– А это обязательно делать лично? – скривился я.
– Кирилл, я тебя прошу, уважь эту просьбу, – неожиданно усталым тоном произнес дядя Федор. – Ему действительно это очень нужно.
– Да зачем?!
– Он сломается, Кирилл, – вздохнул Громов. – Гдовицкой всегда был ведомым. Он великолепный специалист, служака, каких мало. Да, не обделен инициативой и умением управлять и направлять. Но для этого ему самому нужен тот, кто будет вести вперед. Тот, кто укажет цель. Твой… мой отец его разочаровал, как и все именитые скопом. Рюриковичи тоже показали себя… в общем, сам понимаешь. Владимира эта ситуация просто ломает. Выжигает, можно сказать.
– А я здесь при чем? – невольно скривившись, проворчал я.
– Мне очень хочется надеяться, что, получив твое прощение, он сможет справиться с собой, – медленно произнес дядя Федор.
– А если нет?
– Его прадед когда-то заключил ряд с ниппонским родом Кагеяма, служил им почти сорок лет и только в шестидесятых вернулся с семьей на родину. Он и правнука воспитал… соответственно, – развел руками Громов, и я опешил.
– Да ну… бред, – протянул я. – Он что, всерьез решил сделать сеппуку?
– Этот может, – кивнул дядя Федор.
– Ша-антаж! – Я ошеломленно покачал головой. Громова перекосило, словно он лимон сожрал. Целиком.
– Это не шантаж, Кирилл. Это только мое предположение, – произнес он. – Но я же хорошо знаю Владимира, так что, поверь, у меня есть все основания предполагать, что так и будет. Живот себе вспарывать он, может, и не станет, но выкинуть что-то самоубийственное вполне способен.

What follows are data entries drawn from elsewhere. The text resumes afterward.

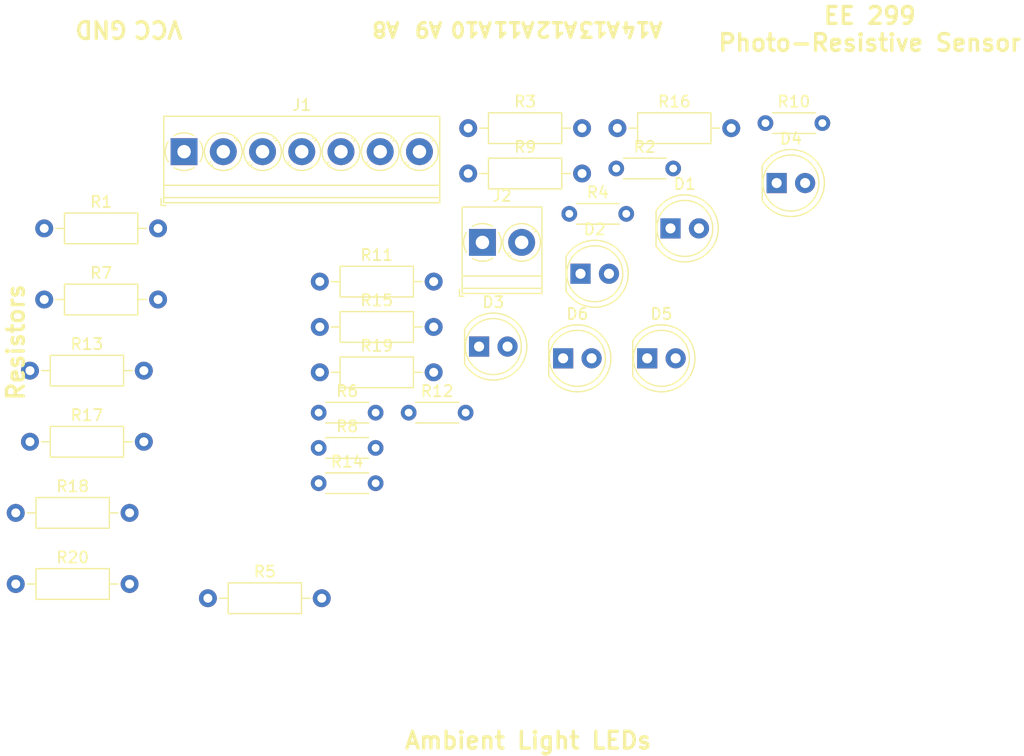
<source format=kicad_pcb>
(kicad_pcb (version 20211014) (generator pcbnew)

  (general
    (thickness 1.6)
  )

  (paper "A4")
  (layers
    (0 "F.Cu" signal)
    (31 "B.Cu" signal)
    (32 "B.Adhes" user "B.Adhesive")
    (33 "F.Adhes" user "F.Adhesive")
    (34 "B.Paste" user)
    (35 "F.Paste" user)
    (36 "B.SilkS" user "B.Silkscreen")
    (37 "F.SilkS" user "F.Silkscreen")
    (38 "B.Mask" user)
    (39 "F.Mask" user)
    (40 "Dwgs.User" user "User.Drawings")
    (41 "Cmts.User" user "User.Comments")
    (42 "Eco1.User" user "User.Eco1")
    (43 "Eco2.User" user "User.Eco2")
    (44 "Edge.Cuts" user)
    (45 "Margin" user)
    (46 "B.CrtYd" user "B.Courtyard")
    (47 "F.CrtYd" user "F.Courtyard")
    (48 "B.Fab" user)
    (49 "F.Fab" user)
  )

  (setup
    (pad_to_mask_clearance 0)
    (pcbplotparams
      (layerselection 0x00010fc_ffffffff)
      (disableapertmacros false)
      (usegerberextensions false)
      (usegerberattributes false)
      (usegerberadvancedattributes true)
      (creategerberjobfile true)
      (svguseinch false)
      (svgprecision 6)
      (excludeedgelayer true)
      (plotframeref false)
      (viasonmask false)
      (mode 1)
      (useauxorigin false)
      (hpglpennumber 1)
      (hpglpenspeed 20)
      (hpglpendiameter 15.000000)
      (dxfpolygonmode true)
      (dxfimperialunits true)
      (dxfusepcbnewfont true)
      (psnegative false)
      (psa4output false)
      (plotreference true)
      (plotvalue true)
      (plotinvisibletext false)
      (sketchpadsonfab false)
      (subtractmaskfromsilk false)
      (outputformat 1)
      (mirror false)
      (drillshape 0)
      (scaleselection 1)
      (outputdirectory "Gerbers1/")
    )
  )

  (net 0 "")
  (net 1 "GND")
  (net 2 "Net-(D1-Pad2)")
  (net 3 "/A8")
  (net 4 "/A9")
  (net 5 "/A10")
  (net 6 "/A11")
  (net 7 "/A12")
  (net 8 "/A13")
  (net 9 "/A14")
  (net 10 "Net-(J2-Pad1)")
  (net 11 "Net-(R1-Pad1)")
  (net 12 "Net-(D2-Pad2)")
  (net 13 "Net-(D3-Pad2)")
  (net 14 "Net-(D4-Pad2)")
  (net 15 "Net-(D5-Pad2)")
  (net 16 "Net-(D6-Pad2)")
  (net 17 "Net-(R15-Pad1)")

  (footprint "Resistor_THT:R_Axial_DIN0207_L6.3mm_D2.5mm_P10.16mm_Horizontal" (layer "F.Cu") (at 132.08 72.39))

  (footprint "LED_THT:LED_D5.0mm" (layer "F.Cu") (at 170.88 76.59))

  (footprint "Resistor_THT:R_Axial_DIN0204_L3.6mm_D1.6mm_P5.08mm_Horizontal" (layer "F.Cu") (at 183.12 60.69))

  (footprint "TerminalBlock_Phoenix:TerminalBlock_Phoenix_PT-1,5-2-3.5-H_1x02_P3.50mm_Horizontal" (layer "F.Cu") (at 171.18 67.29))

  (footprint "Resistor_THT:R_Axial_DIN0204_L3.6mm_D1.6mm_P5.08mm_Horizontal" (layer "F.Cu") (at 164.6 82.49))

  (footprint "Resistor_THT:R_Axial_DIN0207_L6.3mm_D2.5mm_P10.16mm_Horizontal" (layer "F.Cu") (at 132.08 66.04))

  (footprint "Resistor_THT:R_Axial_DIN0207_L6.3mm_D2.5mm_P10.16mm_Horizontal" (layer "F.Cu") (at 156.67 78.89))

  (footprint "LED_THT:LED_D5.0mm" (layer "F.Cu") (at 178.38 77.64))

  (footprint "Resistor_THT:R_Axial_DIN0207_L6.3mm_D2.5mm_P10.16mm_Horizontal" (layer "F.Cu") (at 146.685 99.06))

  (footprint "Resistor_THT:R_Axial_DIN0207_L6.3mm_D2.5mm_P10.16mm_Horizontal" (layer "F.Cu") (at 183.22 57.09))

  (footprint "LED_THT:LED_D5.0mm" (layer "F.Cu") (at 187.96 66.04))

  (footprint "Resistor_THT:R_Axial_DIN0207_L6.3mm_D2.5mm_P10.16mm_Horizontal" (layer "F.Cu") (at 130.81 85.09))

  (footprint "TerminalBlock_Phoenix:TerminalBlock_Phoenix_PT-1,5-7-3.5-H_1x07_P3.50mm_Horizontal" (layer "F.Cu") (at 144.56 59.19))

  (footprint "Resistor_THT:R_Axial_DIN0207_L6.3mm_D2.5mm_P10.16mm_Horizontal" (layer "F.Cu") (at 156.67 70.79))

  (footprint "LED_THT:LED_D5.0mm" (layer "F.Cu") (at 197.43 61.99))

  (footprint "LED_THT:LED_D5.0mm" (layer "F.Cu") (at 185.88 77.64))

  (footprint "Resistor_THT:R_Axial_DIN0204_L3.6mm_D1.6mm_P5.08mm_Horizontal" (layer "F.Cu") (at 156.57 88.79))

  (footprint "Resistor_THT:R_Axial_DIN0207_L6.3mm_D2.5mm_P10.16mm_Horizontal" (layer "F.Cu") (at 129.54 91.44))

  (footprint "Resistor_THT:R_Axial_DIN0204_L3.6mm_D1.6mm_P5.08mm_Horizontal" (layer "F.Cu") (at 156.57 85.64))

  (footprint "Resistor_THT:R_Axial_DIN0204_L3.6mm_D1.6mm_P5.08mm_Horizontal" (layer "F.Cu") (at 156.57 82.49))

  (footprint "Resistor_THT:R_Axial_DIN0207_L6.3mm_D2.5mm_P10.16mm_Horizontal" (layer "F.Cu") (at 169.91 61.14))

  (footprint "Resistor_THT:R_Axial_DIN0207_L6.3mm_D2.5mm_P10.16mm_Horizontal" (layer "F.Cu") (at 129.54 97.79))

  (footprint "Resistor_THT:R_Axial_DIN0204_L3.6mm_D1.6mm_P5.08mm_Horizontal" (layer "F.Cu") (at 196.43 56.64))

  (footprint "LED_THT:LED_D5.0mm" (layer "F.Cu") (at 179.93 70.09))

  (footprint "Resistor_THT:R_Axial_DIN0207_L6.3mm_D2.5mm_P10.16mm_Horizontal" (layer "F.Cu") (at 169.91 57.09))

  (footprint "Resistor_THT:R_Axial_DIN0207_L6.3mm_D2.5mm_P10.16mm_Horizontal" (layer "F.Cu") (at 156.67 74.84))

  (footprint "Resistor_THT:R_Axial_DIN0207_L6.3mm_D2.5mm_P10.16mm_Horizontal" (layer "F.Cu") (at 130.81 78.74))

  (footprint "Resistor_THT:R_Axial_DIN0204_L3.6mm_D1.6mm_P5.08mm_Horizontal" (layer "F.Cu") (at 178.93 64.74))

  (gr_text "VCC" (at 142.24 48.26 180) (layer "F.SilkS") (tstamp 026ac84e-b8b2-4dd2-b675-8323c24fd778)
    (effects (font (size 1.5 1.5) (thickness 0.3)))
  )
  (gr_text "Resistors\n" (at 129.54 76.2 90) (layer "F.SilkS") (tstamp 088f77ba-fca9-42b3-876e-a6937267f957)
    (effects (font (size 1.5 1.5) (thickness 0.3)))
  )
  (gr_text "GND" (at 137.16 48.26 180) (layer "F.SilkS") (tstamp 0bcafe80-ffba-4f1e-ae51-95a595b006db)
    (effects (font (size 1.5 1.5) (thickness 0.3)))
  )
  (gr_text "A9" (at 166.37 48.26 180) (layer "F.SilkS") (tstamp 26801cfb-b53b-4a6a-a2f4-5f4986565765)
    (effects (font (size 1.3 1.3) (thickness 0.3)))
  )
  (gr_text "A13" (at 181.61 48.26 180) (layer "F.SilkS") (tstamp 34cdc1c9-c9e2-44c4-9677-c1c7d7efd83d)
    (effects (font (size 1.3 1.3) (thickness 0.3)))
  )
  (gr_text "EE 299\nPhoto-Resistive Sensor" (at 205.74 48.26) (layer "F.SilkS") (tstamp 34d03349-6d78-4165-a683-2d8b76f2bae8)
    (effects (font (size 1.5 1.5) (thickness 0.3)))
  )
  (gr_text "Ambient Light LEDs\n" (at 175.26 111.76) (layer "F.SilkS") (tstamp 6f80f798-dc24-438f-a1eb-4ee2936267c8)
    (effects (font (size 1.5 1.5) (thickness 0.3)))
  )
  (gr_text "A10" (at 170.18 48.26 180) (layer "F.SilkS") (tstamp aa79024d-ca7e-4c24-b127-7df08bbd0c75)
    (effects (font (size 1.3 1.3) (thickness 0.3)))
  )
  (gr_text "A12" (at 177.8 48.26 180) (layer "F.SilkS") (tstamp c49d23ab-146d-4089-864f-2d22b5b414b9)
    (effects (font (size 1.3 1.3) (thickness 0.3)))
  )
  (gr_text "A11" (at 173.99 48.26 180) (layer "F.SilkS") (tstamp c7af8405-da2e-4a34-b9b8-518f342f8995)
    (effects (font (size 1.3 1.3) (thickness 0.3)))
  )
  (gr_text "A14" (at 185.42 48.26 180) (layer "F.SilkS") (tstamp da25bf79-0abb-4fac-a221-ca5c574dfc29)
    (effects (font (size 1.3 1.3) (thickness 0.3)))
  )
  (gr_text "A8\n" (at 162.56 48.26 180) (layer "F.SilkS") (tstamp f78e02cd-9600-4173-be8d-67e530b5d19f)
    (effects (font (size 1.3 1.3) (thickness 0.3)))
  )

)

</source>
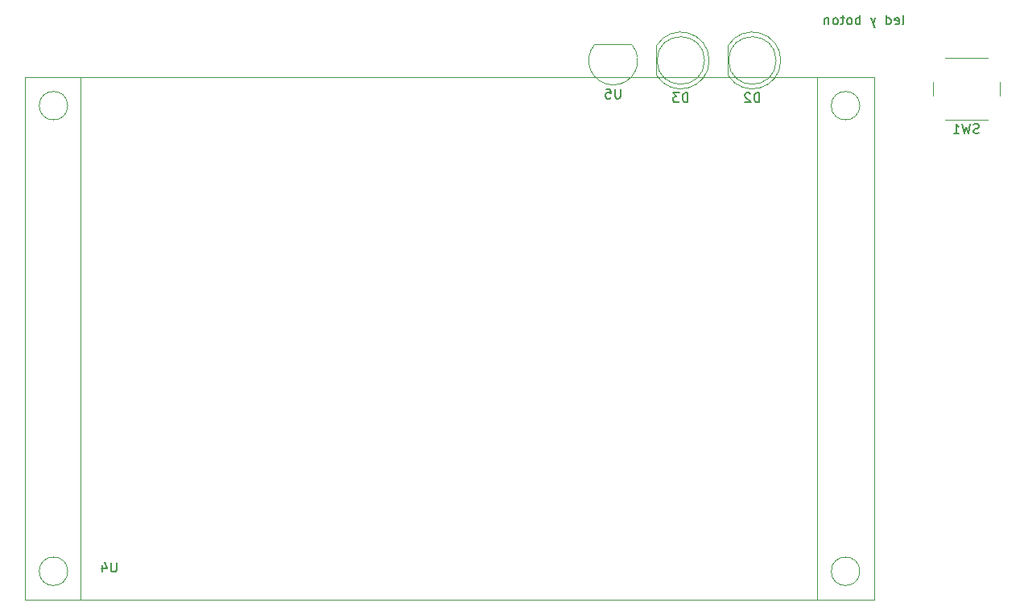
<source format=gbr>
G04 #@! TF.GenerationSoftware,KiCad,Pcbnew,5.1.5+dfsg1-2build2*
G04 #@! TF.CreationDate,2021-09-10T16:14:55+02:00*
G04 #@! TF.ProjectId,cronotempNuevo,63726f6e-6f74-4656-9d70-4e7565766f2e,rev?*
G04 #@! TF.SameCoordinates,Original*
G04 #@! TF.FileFunction,Legend,Bot*
G04 #@! TF.FilePolarity,Positive*
%FSLAX46Y46*%
G04 Gerber Fmt 4.6, Leading zero omitted, Abs format (unit mm)*
G04 Created by KiCad (PCBNEW 5.1.5+dfsg1-2build2) date 2021-09-10 16:14:55*
%MOMM*%
%LPD*%
G04 APERTURE LIST*
%ADD10C,0.150000*%
%ADD11C,0.120000*%
G04 APERTURE END LIST*
D10*
X153250000Y-107202380D02*
X153345238Y-107154761D01*
X153392857Y-107059523D01*
X153392857Y-106202380D01*
X152488095Y-107154761D02*
X152583333Y-107202380D01*
X152773809Y-107202380D01*
X152869047Y-107154761D01*
X152916666Y-107059523D01*
X152916666Y-106678571D01*
X152869047Y-106583333D01*
X152773809Y-106535714D01*
X152583333Y-106535714D01*
X152488095Y-106583333D01*
X152440476Y-106678571D01*
X152440476Y-106773809D01*
X152916666Y-106869047D01*
X151583333Y-107202380D02*
X151583333Y-106202380D01*
X151583333Y-107154761D02*
X151678571Y-107202380D01*
X151869047Y-107202380D01*
X151964285Y-107154761D01*
X152011904Y-107107142D01*
X152059523Y-107011904D01*
X152059523Y-106726190D01*
X152011904Y-106630952D01*
X151964285Y-106583333D01*
X151869047Y-106535714D01*
X151678571Y-106535714D01*
X151583333Y-106583333D01*
X150440476Y-106535714D02*
X150202380Y-107202380D01*
X149964285Y-106535714D02*
X150202380Y-107202380D01*
X150297619Y-107440476D01*
X150345238Y-107488095D01*
X150440476Y-107535714D01*
X148821428Y-107202380D02*
X148821428Y-106202380D01*
X148821428Y-106583333D02*
X148726190Y-106535714D01*
X148535714Y-106535714D01*
X148440476Y-106583333D01*
X148392857Y-106630952D01*
X148345238Y-106726190D01*
X148345238Y-107011904D01*
X148392857Y-107107142D01*
X148440476Y-107154761D01*
X148535714Y-107202380D01*
X148726190Y-107202380D01*
X148821428Y-107154761D01*
X147773809Y-107202380D02*
X147869047Y-107154761D01*
X147916666Y-107107142D01*
X147964285Y-107011904D01*
X147964285Y-106726190D01*
X147916666Y-106630952D01*
X147869047Y-106583333D01*
X147773809Y-106535714D01*
X147630952Y-106535714D01*
X147535714Y-106583333D01*
X147488095Y-106630952D01*
X147440476Y-106726190D01*
X147440476Y-107011904D01*
X147488095Y-107107142D01*
X147535714Y-107154761D01*
X147630952Y-107202380D01*
X147773809Y-107202380D01*
X147154761Y-106535714D02*
X146773809Y-106535714D01*
X147011904Y-106202380D02*
X147011904Y-107059523D01*
X146964285Y-107154761D01*
X146869047Y-107202380D01*
X146773809Y-107202380D01*
X146297619Y-107202380D02*
X146392857Y-107154761D01*
X146440476Y-107107142D01*
X146488095Y-107011904D01*
X146488095Y-106726190D01*
X146440476Y-106630952D01*
X146392857Y-106583333D01*
X146297619Y-106535714D01*
X146154761Y-106535714D01*
X146059523Y-106583333D01*
X146011904Y-106630952D01*
X145964285Y-106726190D01*
X145964285Y-107011904D01*
X146011904Y-107107142D01*
X146059523Y-107154761D01*
X146154761Y-107202380D01*
X146297619Y-107202380D01*
X145535714Y-106535714D02*
X145535714Y-107202380D01*
X145535714Y-106630952D02*
X145488095Y-106583333D01*
X145392857Y-106535714D01*
X145250000Y-106535714D01*
X145154761Y-106583333D01*
X145107142Y-106678571D01*
X145107142Y-107202380D01*
D11*
X61000000Y-167800000D02*
X150300000Y-167800000D01*
X150300000Y-167800000D02*
X150300000Y-112760000D01*
X150300000Y-112760000D02*
X61000000Y-112760000D01*
X61000000Y-112760000D02*
X61000000Y-167800000D01*
X65500000Y-164800000D02*
G75*
G03X65500000Y-164800000I-1500000J0D01*
G01*
X65500000Y-115760000D02*
G75*
G03X65500000Y-115760000I-1500000J0D01*
G01*
X148800000Y-115760000D02*
G75*
G03X148800000Y-115760000I-1500000J0D01*
G01*
X148800000Y-164800000D02*
G75*
G03X148800000Y-164800000I-1500000J0D01*
G01*
X66800000Y-167800000D02*
X144300000Y-167800000D01*
X144300000Y-167800000D02*
X144300000Y-112800000D01*
X144300000Y-112800000D02*
X66800000Y-112800000D01*
X66800000Y-112800000D02*
X66800000Y-167800000D01*
X127410000Y-112545000D02*
X127410000Y-109455000D01*
X132470000Y-111000000D02*
G75*
G03X132470000Y-111000000I-2500000J0D01*
G01*
X132960000Y-111000462D02*
G75*
G03X127410000Y-109455170I-2990000J462D01*
G01*
X132960000Y-110999538D02*
G75*
G02X127410000Y-112544830I-2990000J-462D01*
G01*
X134940000Y-112545000D02*
X134940000Y-109455000D01*
X140000000Y-111000000D02*
G75*
G03X140000000Y-111000000I-2500000J0D01*
G01*
X140490000Y-111000462D02*
G75*
G03X134940000Y-109455170I-2990000J462D01*
G01*
X140490000Y-110999538D02*
G75*
G02X134940000Y-112544830I-2990000J-462D01*
G01*
X157750000Y-110740000D02*
X162250000Y-110740000D01*
X156500000Y-114740000D02*
X156500000Y-113240000D01*
X162250000Y-117240000D02*
X157750000Y-117240000D01*
X163500000Y-113240000D02*
X163500000Y-114740000D01*
X120924000Y-109300000D02*
X124774000Y-109300000D01*
X124812611Y-109309878D02*
G75*
G02X120924000Y-109300000I-1948611J-1690122D01*
G01*
D10*
X70619904Y-163862380D02*
X70619904Y-164671904D01*
X70572285Y-164767142D01*
X70524666Y-164814761D01*
X70429428Y-164862380D01*
X70238952Y-164862380D01*
X70143714Y-164814761D01*
X70096095Y-164767142D01*
X70048476Y-164671904D01*
X70048476Y-163862380D01*
X69143714Y-164195714D02*
X69143714Y-164862380D01*
X69381809Y-163814761D02*
X69619904Y-164529047D01*
X69000857Y-164529047D01*
X130708095Y-115412380D02*
X130708095Y-114412380D01*
X130470000Y-114412380D01*
X130327142Y-114460000D01*
X130231904Y-114555238D01*
X130184285Y-114650476D01*
X130136666Y-114840952D01*
X130136666Y-114983809D01*
X130184285Y-115174285D01*
X130231904Y-115269523D01*
X130327142Y-115364761D01*
X130470000Y-115412380D01*
X130708095Y-115412380D01*
X129803333Y-114412380D02*
X129184285Y-114412380D01*
X129517619Y-114793333D01*
X129374761Y-114793333D01*
X129279523Y-114840952D01*
X129231904Y-114888571D01*
X129184285Y-114983809D01*
X129184285Y-115221904D01*
X129231904Y-115317142D01*
X129279523Y-115364761D01*
X129374761Y-115412380D01*
X129660476Y-115412380D01*
X129755714Y-115364761D01*
X129803333Y-115317142D01*
X138238095Y-115412380D02*
X138238095Y-114412380D01*
X138000000Y-114412380D01*
X137857142Y-114460000D01*
X137761904Y-114555238D01*
X137714285Y-114650476D01*
X137666666Y-114840952D01*
X137666666Y-114983809D01*
X137714285Y-115174285D01*
X137761904Y-115269523D01*
X137857142Y-115364761D01*
X138000000Y-115412380D01*
X138238095Y-115412380D01*
X137285714Y-114507619D02*
X137238095Y-114460000D01*
X137142857Y-114412380D01*
X136904761Y-114412380D01*
X136809523Y-114460000D01*
X136761904Y-114507619D01*
X136714285Y-114602857D01*
X136714285Y-114698095D01*
X136761904Y-114840952D01*
X137333333Y-115412380D01*
X136714285Y-115412380D01*
X161333333Y-118644761D02*
X161190476Y-118692380D01*
X160952380Y-118692380D01*
X160857142Y-118644761D01*
X160809523Y-118597142D01*
X160761904Y-118501904D01*
X160761904Y-118406666D01*
X160809523Y-118311428D01*
X160857142Y-118263809D01*
X160952380Y-118216190D01*
X161142857Y-118168571D01*
X161238095Y-118120952D01*
X161285714Y-118073333D01*
X161333333Y-117978095D01*
X161333333Y-117882857D01*
X161285714Y-117787619D01*
X161238095Y-117740000D01*
X161142857Y-117692380D01*
X160904761Y-117692380D01*
X160761904Y-117740000D01*
X160428571Y-117692380D02*
X160190476Y-118692380D01*
X160000000Y-117978095D01*
X159809523Y-118692380D01*
X159571428Y-117692380D01*
X158666666Y-118692380D02*
X159238095Y-118692380D01*
X158952380Y-118692380D02*
X158952380Y-117692380D01*
X159047619Y-117835238D01*
X159142857Y-117930476D01*
X159238095Y-117978095D01*
X123625904Y-114012380D02*
X123625904Y-114821904D01*
X123578285Y-114917142D01*
X123530666Y-114964761D01*
X123435428Y-115012380D01*
X123244952Y-115012380D01*
X123149714Y-114964761D01*
X123102095Y-114917142D01*
X123054476Y-114821904D01*
X123054476Y-114012380D01*
X122102095Y-114012380D02*
X122578285Y-114012380D01*
X122625904Y-114488571D01*
X122578285Y-114440952D01*
X122483047Y-114393333D01*
X122244952Y-114393333D01*
X122149714Y-114440952D01*
X122102095Y-114488571D01*
X122054476Y-114583809D01*
X122054476Y-114821904D01*
X122102095Y-114917142D01*
X122149714Y-114964761D01*
X122244952Y-115012380D01*
X122483047Y-115012380D01*
X122578285Y-114964761D01*
X122625904Y-114917142D01*
M02*

</source>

Особенно учитывая, что не далее как сегодня утром я освободил его от клятвы.
– Жуть. Двадцать первый век на дворе, – схватившись за голову, промычал я. – А тут, понимаешь, самураи, ронины, харакири… сакуры только не хватает, повеситься не на чем. Брр…
– Так что, Кирилл? Встретишься с ним? – даже глазом не моргнув от моей реакции, спросил дядя Федор.
– Куда ж я денусь!
Вот так и получилось, что поздним осенним вечером, практически ночью, я оказался на берегу небольшой подмосковной речушки в компании с первым ронином земли русской. И не могу сказать, что это было приятное соседство. Разочарованием и черной безысходностью от него несло так, что я вынужден был признать факт: если ничего не сделать, этот человек умрет. Собственно, он уже и так почти труп.
Признаюсь честно, никогда не верил в то, что самураи действительно сами лишали себя жизни, потеряв сюзерена. Но вот в тот момент, когда я увидел Гдовицкого, больше похожего на тень, чем на сильного человека, каким он был еще год назад, почувствовав его эмоции… понял, что был не прав. Не в сюзеренах дело. Дело в служении. Для Гдовицкого служба была смыслом жизни, но те, кому он служил, не оправдали доверия своего вассала, не вписались в четкий кодекс его чести и тем самым обесчестили его самого. На самом деле это жутко – видеть такую веру в свои убеждения, жутко и… восхитительно. Страшное сочетание.